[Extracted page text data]

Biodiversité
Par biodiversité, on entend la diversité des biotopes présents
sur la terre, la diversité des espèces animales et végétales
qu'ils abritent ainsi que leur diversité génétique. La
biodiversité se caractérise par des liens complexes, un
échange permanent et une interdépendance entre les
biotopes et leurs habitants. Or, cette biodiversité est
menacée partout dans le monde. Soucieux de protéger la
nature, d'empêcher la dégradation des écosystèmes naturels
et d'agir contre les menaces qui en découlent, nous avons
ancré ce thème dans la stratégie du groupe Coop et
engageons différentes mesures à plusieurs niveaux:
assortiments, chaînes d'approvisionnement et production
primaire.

▸ EXERCISE GOAL:
Look above and return each line of the records exactly, from the very first through the line with "ancré ce thème", both included.

▸ RESULT OF THIS TASK:
Biodiversité
Par biodiversité, on entend la diversité des biotopes présents
sur la terre, la diversité des espèces animales et végétales
qu'ils abritent ainsi que leur diversité génétique. La
biodiversité se caractérise par des liens complexes, un
échange permanent et une interdépendance entre les
biotopes et leurs habitants. Or, cette biodiversité est
menacée partout dans le monde. Soucieux de protéger la
nature, d'empêcher la dégradation des écosystèmes naturels
et d'agir contre les menaces qui en découlent, nous avons
ancré ce thème dans la stratégie du groupe Coop et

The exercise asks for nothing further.